EXCERPT TO READ:
══════
The show focuses on a group of horny sixth grade students going through puberty and discovering themselves as they launch into the messy, emotional battlefield that is teenage-dom. Anything related to puberty is fair game, including personifying teenage hormones into physical, antagonistic creatures. The Hormone Monster and Hormone Monstress are loud, crass, fuzzy beasts that encourage the hidden sexual desires of the developing teenagers.
However, since the show is voiced by adult actors like John Mulaney and Nick Kroll, their conversations often dip into satirical arguments. The show makes fun of how stiff parents can be with their children when it comes to talking about sex and growing up. The clip is so controversial– not many young people are talked to so bluntly about their sexuality.
There is a stigma around something that, as the show describes, is a part of you. As the TFN Education Fund points out, “some programs portray women who are interested in sex, or women who are ‘too sexual’ in the way they dress, as manipulative, unnatural and not
respectable.” Since this stigma is primarily affecting women, girls might be prone to feeling shame towards thoughts about sex.
For example, there is controversy surrounding having the sex talk in high schools. Since abstinence is the main form of sex education in Texas, pubescent kids and young adults are left without a safe and open place to ask questions. There just isn’t an easy way for developing children to express their sexual desires, questions, or concerns. So Big Mouth character, Jessi does what most girls resort to: figuring it out on their own.
══════
DATA EXTRACT:
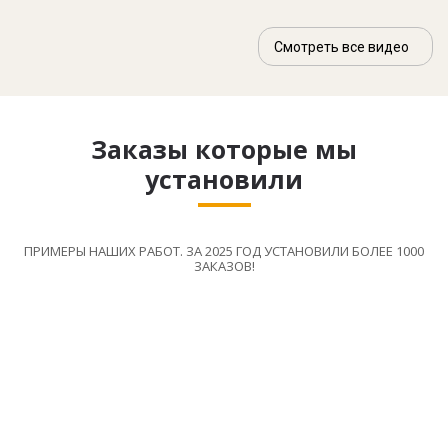
Смотреть все видео
Заказы которые мы
установили
ПРИМЕРЫ НАШИХ РАБОТ. ЗА 2025 ГОД УСТАНОВИЛИ БОЛЕЕ 1000
ЗАКАЗОВ!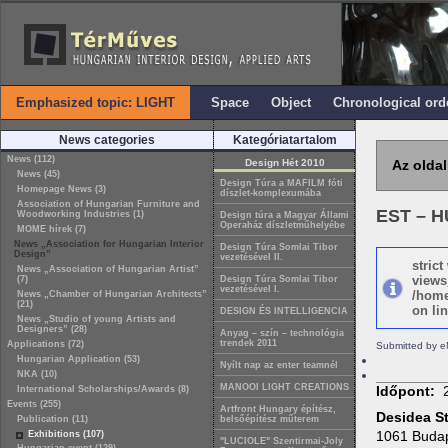
Emphasized topic: LIGHT
Space
Object
Chronological ord
News categories
Kategóriatartalom
News (112)
Design Hét 2010
Az oldal
News (45)
Design Túra a MAFILM fóti
Homepage News (3)
díszlet-komplexumába
Association of Hungarian Furniture and
EST – H
Woodworking Industries (1)
Design túra a Magyar Állami
Operaház díszletműhelyébe
MOME hírek (7)
News „Association for Hungarian Interior
Design Túra Somlai Tibor
Design”
vezetésével II.
stric
News „Association of Hungarian Artist”
views
(7)
Design Túra Somlai Tibor
vezetésével I.
/home
News „Chamber of Hungarian Architects”
(21)
on lin
DESIGN ÉS INTELLIGENCIA
News „Studio of young Artists and
Designers” (28)
Anyag – szín – technológia
trendek 2011
Applications (72)
Submitted by e
Hungarian Application (53)
Nyílt nap az enter teamnél
NKA (10)
MANOOI LIGHT CREATIONS
Időpont:
International Scholarships/Awards (8)
Events (255)
Artfront Hungary építész,
Desidea S
Publication (11)
belsőépítész műterem
1061 Budap
Exhibitions (107)
"LUCIOLE" Szentirmai-Joly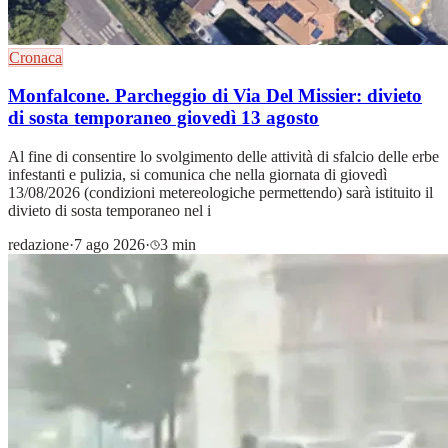
Cronaca
Monfalcone. Parcheggio di Via Del Missier: divieto
di sosta temporaneo giovedì 13 agosto
Al fine di consentire lo svolgimento delle attività di sfalcio delle erbe
infestanti e pulizia, si comunica che nella giornata di giovedì
13/08/2026 (condizioni metereologiche permettendo) sarà istituito il
divieto di sosta temporaneo nel i
redazione
·
7 ago 2026
·
3 min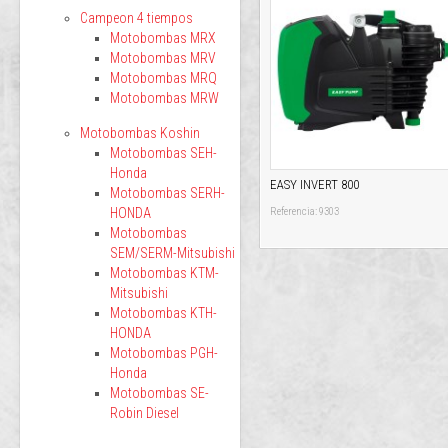
Campeon 4 tiempos
Motobombas MRX
Motobombas MRV
Motobombas MRQ
Motobombas MRW
Motobombas Koshin
Motobombas SEH-
Honda
EASY INVERT 800
Motobombas SERH-
HONDA
Referencia: 9303
Motobombas
SEM/SERM-Mitsubishi
Motobombas KTM-
Mitsubishi
Motobombas KTH-
HONDA
Motobombas PGH-
Honda
Motobombas SE-
Robin Diesel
══════
REQUIRED WORK:
1/ What does the passage about Big Mouth say is the main form of sex education in Texas?
2/ Quote the passage about Big Mouth word for word, everything from "However, since the" down to "thoughts about sex.".
3/ Please write the next part of the passage about Big Mouth, picking up after its final sentence.

EXERCISE ANSWERS:
1/ Abstinence

2/
However, since the show is voiced by adult actors like John Mulaney and Nick Kroll, their conversations often dip into satirical arguments. The show makes fun of how stiff parents can be with their children when it comes to talking about sex and growing up. The clip is so controversial– not many young people are talked to so bluntly about their sexuality.
There is a stigma around something that, as the show describes, is a part of you. As the TFN Education Fund points out, “some programs portray women who are interested in sex, or women who are ‘too sexual’ in the way they dress, as manipulative, unnatural and not
respectable.” Since this stigma is primarily affecting women, girls might be prone to feeling shame towards thoughts about sex.

3/
Luckily, Jessi receives a lot more help than most because her genitals actually talk back, relieving all the awkward tension normally surrounding self-exploration. After receiving a tour and a not-so-subtle hint that female pleasure is indeed normal, Jessi speaks for everyone by saying, “You are not what I was expecting!”
The most shamed part of every girl’s body is just as much a part of them as an arm or a leg.If abstinence education is going to stay, it needs to be more inclusive and comprehensive, so that young students can feel comfortable asking questions that should be as normal as a routine check-up.
The time for shaming young girls about their health is over. It shouldn’t take a set of cartoon genitals to teach people about the female anatomy.